Jamais le Togo n’avait connu une attaque d’une telle ampleur. Le 20 juillet, au moins une centaine de djihadistes du Groupe de soutien à l’islam et aux musulmans (GSIM, affilié à Al-Qaida) ont attaqué le poste avancé de l’armée togolaise à Kpinkankandi, dans le nord du pays, près de la frontière avec le Burkina Faso.
Arrivés sur des motos et à bord de pick-up équipés de mitrailleuses de calibre 12,7 mm et 14,5 mm, faisant aussi usage de mortiers, ils ont mis en déroute les militaires des forces armées togolaises (FAT) et ont pris le contrôle des lieux pendant plus de trois heures avant de se replier en territoire burkinabé. Comme ils ont l’habitude de le faire au Sahel, ils ont pillé le camp et pris soin de diffuser des photos de leur butin : munitions, fusils d’assaut, lance-grenades, mitrailleuses, mortiers, ainsi que deux véhicules 4 x 4.
Le bilan est lourd mais encore incertain. Dans sa revendication, le GSIM évoque six soldats tués, tandis qu’une source officielle togolaise sous le couvert de l’anonymat évoque, elle, une « douzaine de militaires tués, plusieurs blessés et une cinquantaine de djihadistes neutralisés ». A en croire d’autres sources sécuritaires, ces chiffres seraient toutefois « sous-estimés ».
Trois jours après l’assaut contre le poste de Kpinkankandi, où huit soldats avaient déjà été tués en mai 2022, ni le gouvernement ni l’état-major n’avaient officiellement réagi. « C’est l’attaque la plus complexe que nous avons subie, tant par son envergure que par les moyens utilisés par les terroristes », se contente de glisser un collaborateur du président togolais, Faure Essozimna Gnassingbé.
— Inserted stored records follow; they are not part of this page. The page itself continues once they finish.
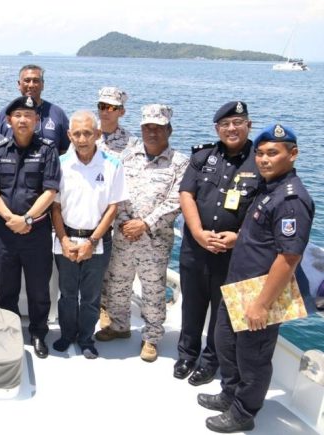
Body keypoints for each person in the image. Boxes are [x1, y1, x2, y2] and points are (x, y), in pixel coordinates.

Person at [199, 124, 314, 433]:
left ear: (292, 154)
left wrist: (262, 305)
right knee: (226, 344)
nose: (263, 160)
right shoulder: (269, 188)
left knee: (253, 357)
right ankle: (230, 394)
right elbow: (266, 237)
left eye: (272, 153)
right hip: (239, 286)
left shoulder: (291, 199)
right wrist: (238, 239)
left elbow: (288, 258)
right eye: (260, 153)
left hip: (261, 292)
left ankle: (244, 413)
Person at [175, 101, 259, 385]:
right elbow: (186, 194)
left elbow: (263, 208)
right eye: (225, 124)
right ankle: (187, 354)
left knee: (222, 311)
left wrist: (239, 237)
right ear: (217, 129)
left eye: (237, 123)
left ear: (249, 125)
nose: (231, 128)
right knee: (192, 303)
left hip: (232, 253)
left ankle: (211, 360)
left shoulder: (259, 161)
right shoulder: (203, 156)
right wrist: (198, 232)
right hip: (195, 247)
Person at [95, 104, 188, 363]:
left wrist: (144, 224)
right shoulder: (127, 156)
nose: (152, 132)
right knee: (117, 283)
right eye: (147, 127)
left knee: (153, 289)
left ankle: (152, 337)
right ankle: (119, 326)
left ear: (169, 130)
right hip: (124, 234)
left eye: (158, 128)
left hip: (155, 240)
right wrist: (126, 222)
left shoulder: (180, 163)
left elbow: (175, 201)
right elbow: (116, 190)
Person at [0, 95, 61, 359]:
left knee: (39, 289)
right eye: (17, 115)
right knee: (7, 289)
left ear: (37, 120)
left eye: (28, 115)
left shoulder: (48, 150)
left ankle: (38, 333)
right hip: (5, 233)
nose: (23, 120)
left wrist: (26, 219)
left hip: (36, 233)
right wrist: (11, 219)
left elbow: (50, 191)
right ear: (9, 120)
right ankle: (9, 332)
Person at [51, 110, 126, 359]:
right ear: (69, 135)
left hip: (98, 240)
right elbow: (55, 207)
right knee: (67, 293)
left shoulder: (112, 164)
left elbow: (113, 207)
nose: (82, 139)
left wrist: (92, 242)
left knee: (91, 295)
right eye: (77, 134)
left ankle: (86, 338)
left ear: (98, 134)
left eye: (87, 133)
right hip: (66, 238)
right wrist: (64, 239)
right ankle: (66, 334)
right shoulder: (60, 164)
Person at [95, 86, 140, 330]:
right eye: (102, 106)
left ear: (121, 111)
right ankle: (92, 305)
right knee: (91, 263)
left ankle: (108, 309)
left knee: (117, 266)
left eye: (112, 107)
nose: (106, 111)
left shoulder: (132, 144)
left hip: (120, 213)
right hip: (92, 212)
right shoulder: (86, 134)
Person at [0, 65, 70, 154]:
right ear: (19, 84)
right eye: (27, 80)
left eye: (36, 81)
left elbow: (66, 151)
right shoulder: (5, 114)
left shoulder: (57, 114)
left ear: (42, 85)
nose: (31, 85)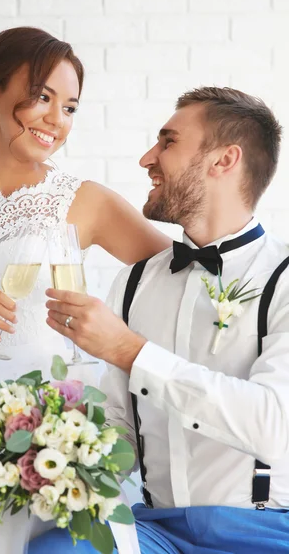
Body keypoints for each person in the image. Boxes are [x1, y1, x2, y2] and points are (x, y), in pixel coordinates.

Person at [0, 27, 171, 554]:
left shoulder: (83, 200)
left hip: (49, 404)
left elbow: (178, 274)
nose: (56, 121)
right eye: (42, 97)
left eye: (70, 108)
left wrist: (127, 342)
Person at [39, 86, 289, 553]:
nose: (146, 159)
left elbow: (273, 425)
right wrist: (47, 458)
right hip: (154, 529)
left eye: (168, 142)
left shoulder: (285, 278)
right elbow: (119, 427)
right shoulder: (134, 282)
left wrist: (131, 352)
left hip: (267, 530)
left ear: (224, 160)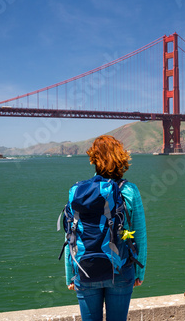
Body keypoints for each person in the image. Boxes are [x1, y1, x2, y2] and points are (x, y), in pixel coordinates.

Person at [65, 135, 147, 321]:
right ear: (121, 157)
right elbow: (140, 234)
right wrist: (139, 272)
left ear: (93, 159)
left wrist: (71, 274)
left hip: (85, 269)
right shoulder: (129, 190)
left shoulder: (79, 192)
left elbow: (70, 234)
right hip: (121, 269)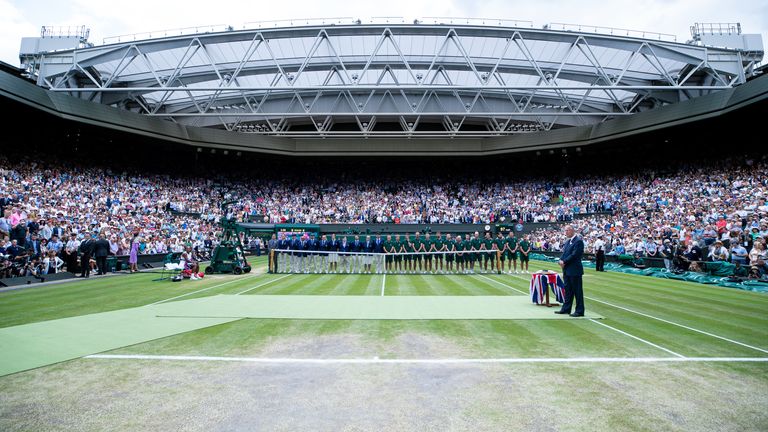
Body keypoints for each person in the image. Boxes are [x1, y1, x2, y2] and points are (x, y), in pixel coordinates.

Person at [556, 225, 585, 317]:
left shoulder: (578, 241)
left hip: (575, 270)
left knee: (577, 291)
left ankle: (579, 310)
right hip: (567, 269)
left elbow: (575, 255)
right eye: (565, 230)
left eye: (567, 230)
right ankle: (566, 308)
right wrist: (560, 260)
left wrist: (564, 261)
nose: (566, 232)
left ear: (572, 230)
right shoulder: (568, 242)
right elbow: (564, 253)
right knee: (568, 290)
Omerta sur la situation sécuritaire
Dans ce pays dirigé depuis près de vingt ans par le fils de Gnassingbé Eyadema, qui fut lui-même au pouvoir de 1967 à 2005, le silence est la règle à tous les étages. Encore plus qu’ailleurs, l’armée y mérite son surnom de grande muette. L’omerta règne sur la situation sécuritaire dans le nord du pays, sous pression constante de groupes djihadistes venus du Burkina Faso depuis une première attaque, en novembre 2021, dans la région septentrionale des Savanes.
Les autorités ne communiquent jamais sur leurs pertes hormis quelques rares déclarations, comme celle du président qui avait reconnu lors d’une interview, en avril 2023, qu’une quarantaine de membres de forces de défense et de sécurité et « à peu près une centaine » de civils avaient été tués.
Nombreux sont ceux qui critiquent ce manque de communication de la part du régime sur ces attaques terroristes qui se multiplient depuis quelques mois. La seule source d’information des Togolais sur la situation sécuritaire au nord du pays reste les réseaux sociaux, qui sont souvent des terreaux fertiles pour les fake news.
Si certains observateurs considèrent ce silence gouvernemental comme une stratégie pour prévenir la panique et maintenir une illusion de contrôle, d’autres y voient une tentative de dissimuler les faiblesses des forces de défense et de sécurité togolaises. En tout cas, cette opacité renforce la méfiance et l’incertitude parmi les citoyens, qui se sentent de plus en plus abandonnés face à la menace croissante des attaques djihadistes.